Paul’s usage of the Greek word for body is “soma.” “Soma” is not something external to a man himself, something he has, it is what he is. Indeed, “soma” is the nearest equivalent to our word personality. To believe in the resurrection of the “soma,” means to believe that my human self, the human being that “I” am, will be restored to life again. I will not be someone different from who I am now, but I will be exclusively myself. God has committed himself to preserving my individuality, personality, and character. The term body “soma” is simply a synonym for “person.” The goal of God’s redemption is not the destruction of his first creation, but its restoration to its original perfection. This is why the Scripture speaks of the resurrection of the body “soma” rather than of the creation of new beings. Both death and resurrection affect the total person “soma.” The resurrected persons “soma” will be the same individuals as those who existed previously on earth.
Being created in the image of God means that we must view ourselves as intrinsically valuable and richly invested with meaning, potentially and responsibilities. We are to be and to do on a finite scale, what God is and does on an infinite scale. By virtue of being created in the image of God, human beings are capable of reflecting his character in their own life; animals possess none of these qualities. What distinguishes people from animals is the fact that human nature inherently has godlike possibilities. Omniscience omnipotence, or omnipresence, none of these other divine attributes have been ascribed to man as part of the image of God. We have been created to reflect God in our thinking and actions, but the physical sustained by God and dependent upon him for our existence in this world and in the world to come. Developing a godly character in this present life, this will be our personal identity in the world to come. It is the character or personality that we have developed in this life, that God preserves in his memory.

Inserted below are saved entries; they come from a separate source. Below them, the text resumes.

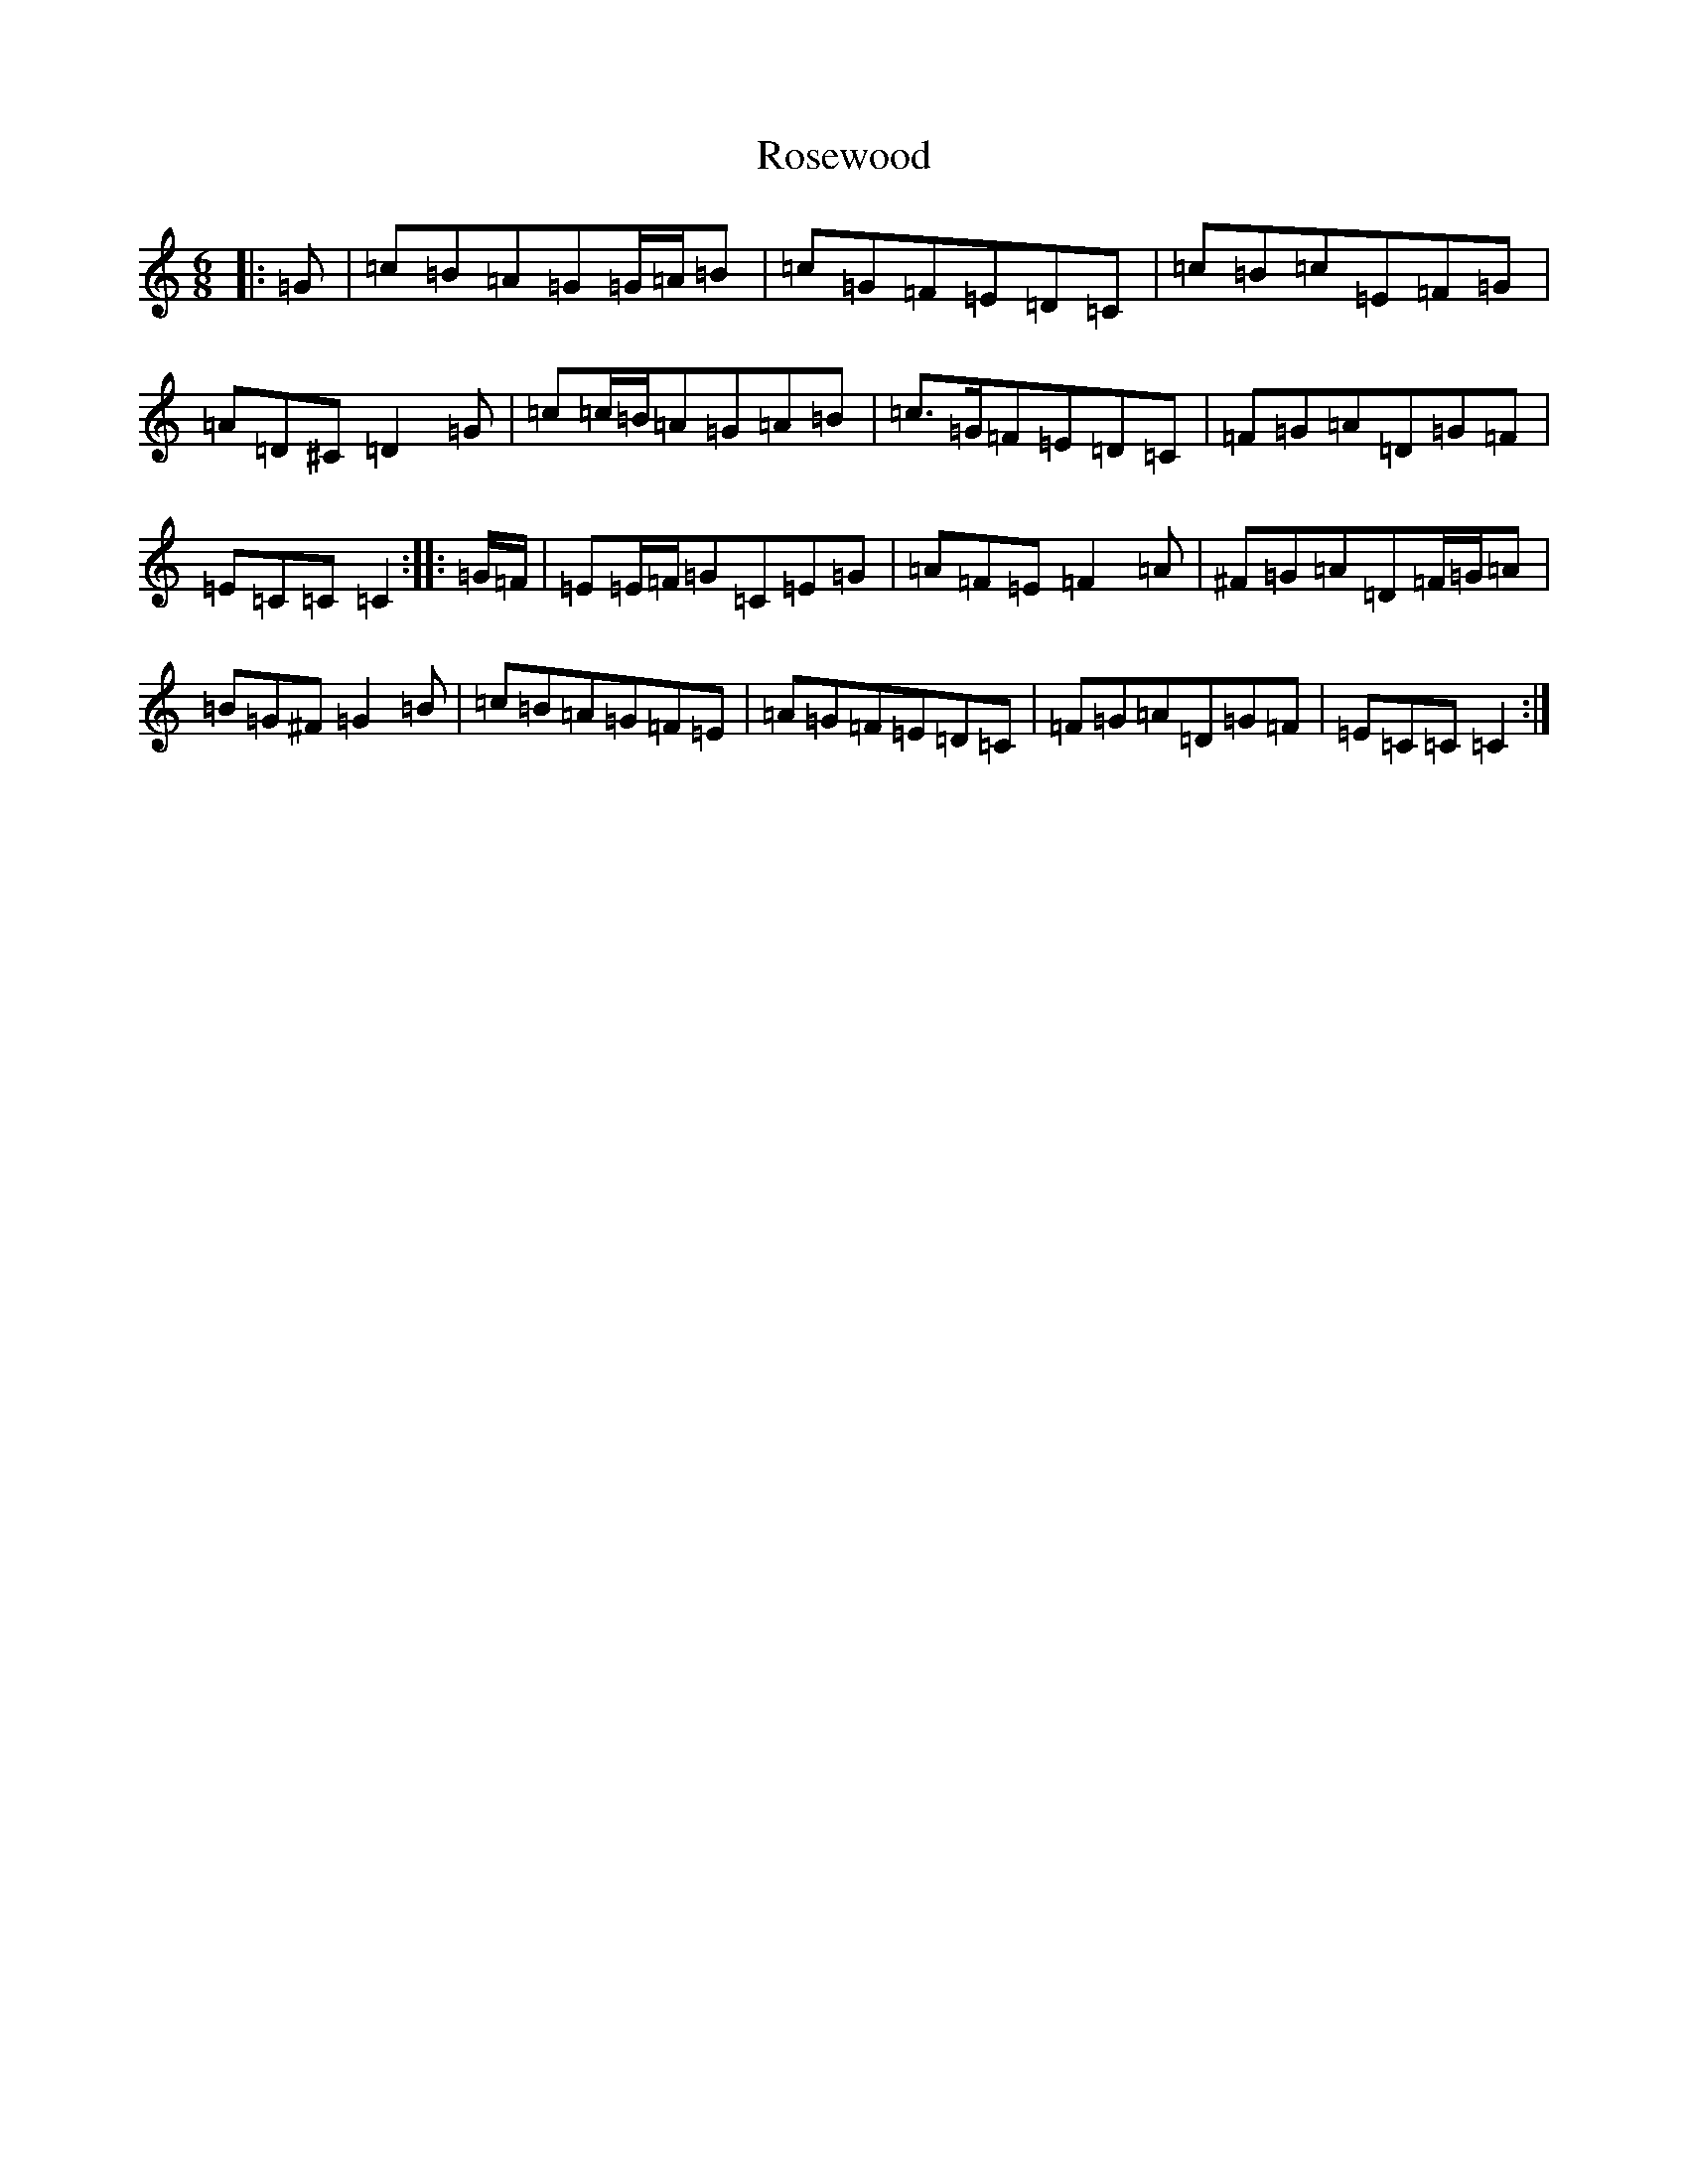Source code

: X: 18578
T: Rosewood
S: https://thesession.org/tunes/815#setting22471
Z: G Major
R: jig
M: 6/8
L: 1/8
K: C Major
|:=G|=c=B=A=G=G/2=A/2=B|=c=G=F=E=D=C|=c=B=c=E=F=G|=A=D^C=D2=G|=c=c/2=B/2=A=G=A=B|=c>=G=F=E=D=C|=F=G=A=D=G=F|=E=C=C=C2:||:=G/2=F/2|=E=E/2=F/2=G=C=E=G|=A=F=E=F2=A|^F=G=A=D=F/2=G/2=A|=B=G^F=G2=B|=c=B=A=G=F=E|=A=G=F=E=D=C|=F=G=A=D=G=F|=E=C=C=C2:|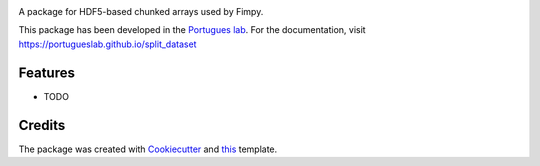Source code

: .. image:: https://img.shields.io/pypi/v/split_dataset.svg
        :target: https://pypi.python.org/pypi/split_dataset

.. image:: https://img.shields.io/travis/portugueslab/split_dataset.svg
        :target: https://travis-ci.com/portugueslab/split_dataset
 
.. image:: https://codecov.io/gh/portugueslab/split_dataset/branch/master/graph/badge.svg
        :target: https://codecov.io/gh/portugueslab/split_dataset


.. image:: https://pyup.io/repos/github/portugueslab/split_dataset/shield.svg
     :target: https://pyup.io/repos/github/portugueslab/split_dataset/
     :alt: Updates



A package for HDF5-based chunked arrays used by Fimpy.

This package has been developed in the `Portugues lab`_. For the documentation,
visit https://portugueslab.github.io/split_dataset

Features
--------

* TODO

Credits
-------

The package was created with Cookiecutter_ and this_ template.

.. _`Portugues lab`: http://www.portugueslab.com
.. _Cookiecutter: https://github.com/audreyr/cookiecutter
.. _this: https://github.com/audreyr/cookiecutter-pypackage
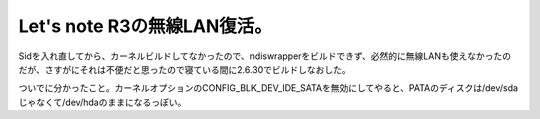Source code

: Let's note R3の無線LAN復活。
============================

Sidを入れ直してから、カーネルビルドしてなかったので、ndiswrapperをビルドできず、必然的に無線LANも使えなかったのだが、さすがにそれは不便だと思ったので寝ている間に2.6.30でビルドしなおした。

ついでに分かったこと。カーネルオプションのCONFIG_BLK_DEV_IDE_SATAを無効にしてやると、PATAのディスクは/dev/sdaじゃなくて/dev/hdaのままになるっぽい。






.. author:: default
.. categories:: Debian,network,Unix/Linux
.. tags::
.. comments::
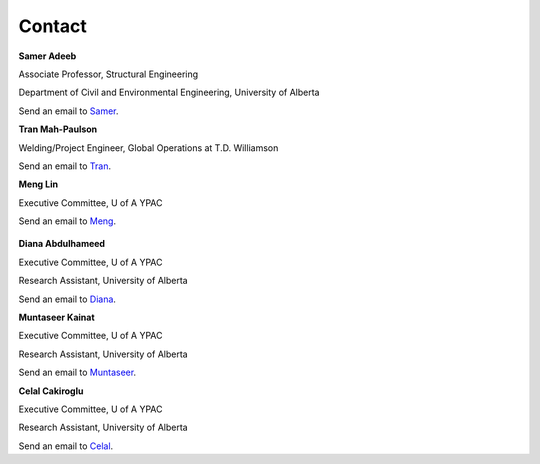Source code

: Contact
================

**Samer Adeeb**

Associate Professor, Structural Engineering

Department of Civil and Environmental Engineering, University of Alberta

Send an email to Samer_.

.. _Samer: adeeb@ualberta.ca 

**Tran Mah-Paulson**

Welding/Project Engineer, Global Operations at T.D. Williamson

Send an email to Tran_.

.. _Tran: Tran.Mah-Paulson@tdwilliamson.com   

**Meng Lin**

Executive Committee, U of A YPAC

Send an email to Meng_.

 .. _Meng: lin4@ualberta.ca

**Diana Abdulhameed**

Executive Committee, U of A YPAC

Research Assistant, University of Alberta

Send an email to Diana_.

.. _Diana: dabdulha@ualberta.ca"

**Muntaseer Kainat**

Executive Committee, U of A YPAC

Research Assistant, University of Alberta

Send an email to Muntaseer_.

.. _Muntaseer: kainat@ualberta.ca

**Celal Cakiroglu**

Executive Committee, U of A YPAC

Research Assistant, University of Alberta

Send an email to Celal_.

.. _Celal: cakirogl@ualberta.ca
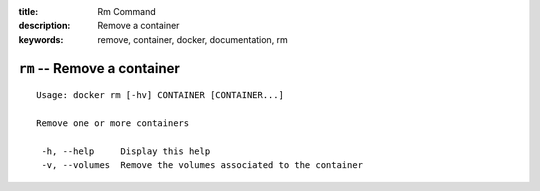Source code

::title: Rm Command
:description: Remove a container
:keywords: remove, container, docker, documentation, rm

============================
``rm`` -- Remove a container
============================

::

   Usage: docker rm [-hv] CONTAINER [CONTAINER...]

   Remove one or more containers

    -h, --help     Display this help
    -v, --volumes  Remove the volumes associated to the container

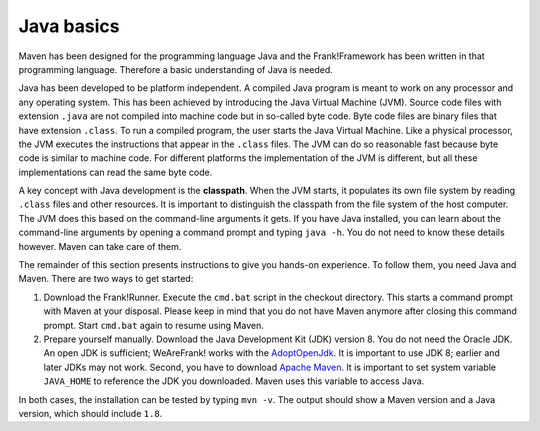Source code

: .. _advancedDevelopmentDeploymentMavenJavaBasics:

Java basics
===========

Maven has been designed for the programming language Java and the Frank!Framework has been written in that programming language. Therefore a basic understanding of Java is needed.

Java has been developed to be platform independent. A compiled Java program is meant to work on any processor and any operating system. This has been achieved by introducing the Java Virtual Machine (JVM). Source code files with extension ``.java`` are not compiled into machine code but in so-called byte code. Byte code files are binary files that have extension ``.class``. To run a compiled program, the user starts the Java Virtual Machine. Like a physical processor, the JVM executes the instructions that appear in the ``.class`` files. The JVM can do so reasonable fast because byte code is similar to machine code. For different platforms the implementation of the JVM is different, but all these implementations can read the same byte code.

A key concept with Java development is the **classpath**. When the JVM starts, it populates its own file system by reading ``.class`` files and other resources. It is important to distinguish the classpath from the file system of the host computer. The JVM does this based on the command-line arguments it gets. If you have Java installed, you can learn about the command-line arguments by opening a command prompt and typing ``java -h``. You do not need to know these details however. Maven can take care of them.

The remainder of this section presents instructions to give you hands-on experience. To follow them, you need Java and Maven. There are two ways to get started:

#. Download the Frank!Runner. Execute the ``cmd.bat`` script in the checkout directory. This starts a command prompt with Maven at your disposal. Please keep in mind that you do not have Maven anymore after closing this command prompt. Start ``cmd.bat`` again to resume using Maven.
#. Prepare yourself manually. Download the Java Development Kit (JDK) version 8. You do not need the Oracle JDK. An open JDK is sufficient; WeAreFrank! works with the `AdoptOpenJdk <https://adoptopenjdk.net/>`_. It is important to use JDK 8; earlier and later JDKs may not work. Second, you have to download `Apache Maven <https://maven.apache.org/download.cgi>`_. It is important to set system variable ``JAVA_HOME`` to reference the JDK you downloaded. Maven uses this variable to access Java.

In both cases, the installation can be tested by typing ``mvn -v``. The output should show a Maven version and a Java version, which should include ``1.8``.
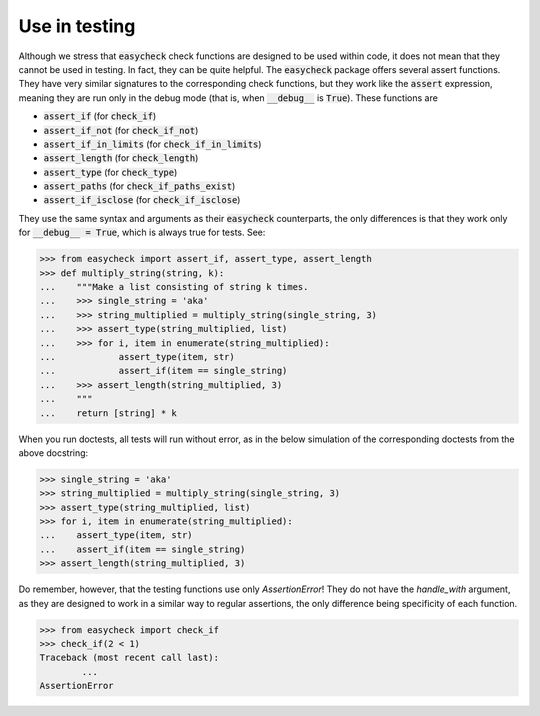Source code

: Use in testing
--------------

Although we stress that :code:`easycheck` check functions are designed to be used within code, it does not mean that they cannot be used in testing. In fact, they can be quite helpful. The :code:`easycheck` package offers several assert functions. They have very similar signatures to the corresponding check functions, but they work like the :code:`assert` expression, meaning they are run only in the debug mode (that is, when :code:`__debug__` is :code:`True`). These functions are

* :code:`assert_if` (for :code:`check_if`)
* :code:`assert_if_not` (for :code:`check_if_not`)
* :code:`assert_if_in_limits` (for :code:`check_if_in_limits`)
* :code:`assert_length` (for :code:`check_length`)
* :code:`assert_type` (for :code:`check_type`)
* :code:`assert_paths` (for :code:`check_if_paths_exist`)
* :code:`assert_if_isclose` (for :code:`check_if_isclose`)

They use the same syntax and arguments as their :code:`easycheck` counterparts, the only differences is that they work only for :code:`__debug__ = True`, which is always true for tests. See:

.. code-block:: python

    >>> from easycheck import assert_if, assert_type, assert_length
    >>> def multiply_string(string, k):
    ...    """Make a list consisting of string k times.
    ...    >>> single_string = 'aka'
    ...    >>> string_multiplied = multiply_string(single_string, 3)
    ...    >>> assert_type(string_multiplied, list)
    ...    >>> for i, item in enumerate(string_multiplied):
    ...            assert_type(item, str)
    ...            assert_if(item == single_string)
    ...    >>> assert_length(string_multiplied, 3)
    ...    """
    ...    return [string] * k

When you run doctests, all tests will run without error, as in the below simulation of the corresponding doctests from the above docstring:

.. code-block:: python

    >>> single_string = 'aka'
    >>> string_multiplied = multiply_string(single_string, 3)
    >>> assert_type(string_multiplied, list)
    >>> for i, item in enumerate(string_multiplied):
    ...    assert_type(item, str)
    ...    assert_if(item == single_string)
    >>> assert_length(string_multiplied, 3)

Do remember, however, that the testing functions use only `AssertionError`! They do not have the `handle_with` argument, as they are designed to work in a similar way to regular assertions, the only difference being specificity of each function.

.. code-block:: python
    
    >>> from easycheck import check_if
    >>> check_if(2 < 1)
    Traceback (most recent call last):
	    ...
    AssertionError
    
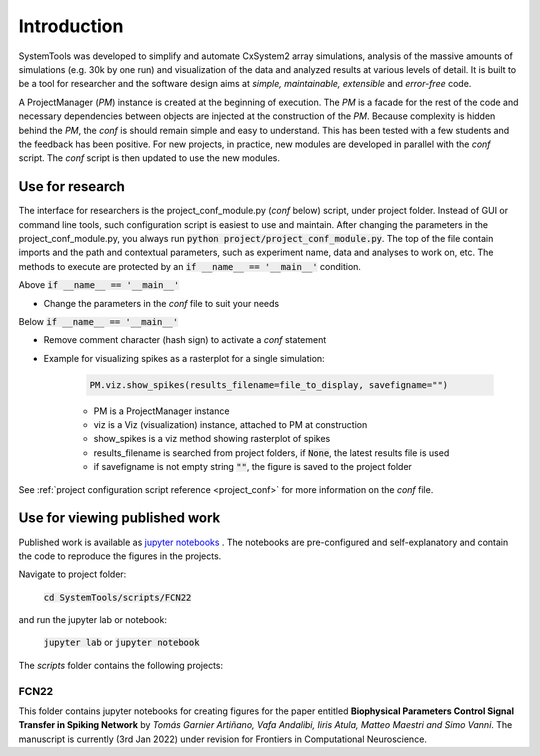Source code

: .. _introduction:

Introduction
============

SystemTools was developed to simplify and automate CxSystem2 array simulations, analysis of the massive amounts of simulations (e.g. 30k by one run) and visualization of the data and analyzed results at various levels of detail. It is built to be a tool for researcher and the software design aims at *simple, maintainable, extensible* and *error-free* code. 

A ProjectManager (*PM*) instance is created at the beginning of execution. The *PM* is a facade for the rest of the code and necessary dependencies between objects are injected at the construction of the *PM*. Because complexity is hidden behind the *PM*, the *conf* is should remain simple and easy to understand. This has been tested with a few students and the feedback has been positive. For new projects, in practice, new modules are developed in parallel with the *conf* script. The *conf* script is then updated to use the new modules.


Use for research
----------------
The interface for researchers is the project_conf_module.py (*conf* below) script, under project folder. Instead of GUI or command line tools, such configuration script is easiest to use and maintain. After changing the parameters in the project_conf_module.py, you always run :code:`python project/project_conf_module.py`. The top of the file contain imports and the path and contextual parameters, such as experiment name, data and analyses to work on, etc. The methods to execute are protected by an :code:`if __name__ == '__main__'` condition. 

Above :code:`if __name__ == '__main__'`

* Change the parameters in the *conf* file to suit your needs

Below :code:`if __name__ == '__main__'`

* Remove comment character (hash sign) to activate a *conf* statement

* Example for visualizing spikes as a rasterplot for a single simulation:
    
    .. code-block:: console

        PM.viz.show_spikes(results_filename=file_to_display, savefigname="")
    
    * PM is a ProjectManager instance
    * viz is a Viz (visualization) instance, attached to PM at construction
    * show_spikes is a viz method showing rasterplot of spikes
    * results_filename is searched from project folders, if :code:`None`, the latest results file is used
    * if savefigname is not empty string :code:`""`, the figure is saved to the project folder

See :ref:`project configuration script reference <project_conf>` for more information on the *conf* file.


Use for viewing published work
------------------------------
Published work is available as `jupyter notebooks <https://jupyter-notebook.readthedocs.io/en/stable/examples/Notebook/Notebook%20Basics.html>`_ . The notebooks are pre-configured and self-explanatory and contain the code to reproduce the figures in the projects.

Navigate to project folder:

    :code:`cd SystemTools/scripts/FCN22`

and run the jupyter lab or notebook:

    :code:`jupyter lab` or :code:`jupyter notebook`

The `scripts` folder contains the following projects:

FCN22
^^^^^

This folder contains jupyter notebooks for creating figures for the paper entitled **Biophysical Parameters Control Signal Transfer in Spiking Network** by *Tomás Garnier Artiñano, Vafa Andalibi, Iiris Atula, Matteo Maestri and Simo Vanni*. The manuscript is currently (3rd Jan 2022) under revision for Frontiers in Computational Neuroscience.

Breath of life and the living soul; man’s soul is in his blood and indeed his blood is his soul. He is kept in being [alive] as a living soul by the inhalation of oxygen out of the air. Man’s soul depends on this intake of oxygen and the blood, but the cessation of breathing results in the death of the soul, because the blood, which is equated with the soul, no longer receives the oxygen that is so vital for life. Breathing is seen as a manifestation of the sustaining power of God. Man became a living soul does not mean that at creation his body was endowed with an immortal soul, a separate entity, distinct from the body. Rather, it means that as a result of the divine inbreathing of the “breath of life” into the lifeless body, man became a living, breathing being. The heart began to beat, the blood to circulate, the brain to think, and all the vital signs of life were activated. A living soul means a living being. Not through the implantation of an immaterial, immortal soul into his material, mortal body, but through the animating principle of life “breath of life” conferred on him by God himself.